▶ Zu bearbeitende Aufgaben
a) Gib aus dem Lesetext die Stelle von "Essen. Einen eigenen" bis "auch den nicht-muslimischen." wortgetreu wieder.
b) Beantworte anhand des Lesetexts kurz diese Fragen:
(i) Welche Organisation widerspricht der Forderung nach einem Schul-Feiertag für Muslime?
(ii) Wie heißt der Vorsitzende der Türkischen Gemeinde?
(iii) Für wen würde der vorgeschlagene Feiertag zunächst gelten?

═══ Lesetext ═══

Essen. Einen eigenen Schul-Feiertag für Muslime hat die Türkische Gemeinde in Deutschland gefordert. Der Zentralrat der Muslime widerspricht, auch die türkischstämmige Politikerin Lale Akgün will kein Schulfrei zum Ramadan. Andere fordern Gleichberechtigung und ebenso einen jüdischen Feiertag.

Ein „Zeichen der Toleranz“ verlangt die Türkische Gemeinde in Deutschland – und bringt einen eigenen Feiertag für Muslime in die Diskussion. Arbeitnehmer können sich dabei keineswegs die Hände reiben, würde dieser Feiertag zunächst nur für Schüler gelten. „Ich fände es gut, wenn man an einem Tag, etwa dem muslimischen Opferfest zum Ende des Ramadans, allen Kindern frei gibt“, sagt der Vorsitzende der Türkischen Gemeinde, Kenan Kolat. Und zwar auch den nicht-muslimischen.

═══ Gesammelte Daten ═══

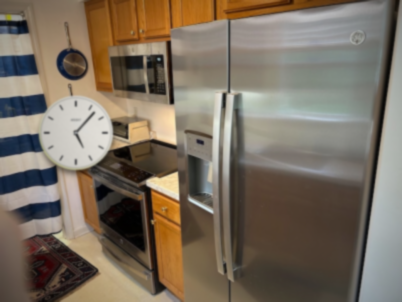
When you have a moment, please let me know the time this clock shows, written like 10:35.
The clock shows 5:07
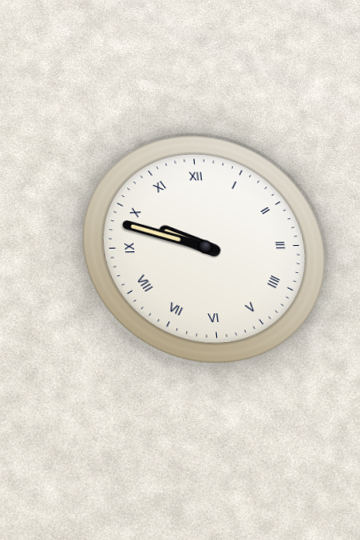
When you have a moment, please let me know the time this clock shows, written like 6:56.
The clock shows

═══

▶ Antworten je Aufgabe
a)
Essen. Einen eigenen Schul-Feiertag für Muslime hat die Türkische Gemeinde in Deutschland gefordert. Der Zentralrat der Muslime widerspricht, auch die türkischstämmige Politikerin Lale Akgün will kein Schulfrei zum Ramadan. Andere fordern Gleichberechtigung und ebenso einen jüdischen Feiertag.

Ein „Zeichen der Toleranz“ verlangt die Türkische Gemeinde in Deutschland – und bringt einen eigenen Feiertag für Muslime in die Diskussion. Arbeitnehmer können sich dabei keineswegs die Hände reiben, würde dieser Feiertag zunächst nur für Schüler gelten. „Ich fände es gut, wenn man an einem Tag, etwa dem muslimischen Opferfest zum Ende des Ramadans, allen Kindern frei gibt“, sagt der Vorsitzende der Türkischen Gemeinde, Kenan Kolat. Und zwar auch den nicht-muslimischen.

b)
(i) Der Zentralrat der Muslime
(ii) Kenan Kolat
(iii) Nur für Schüler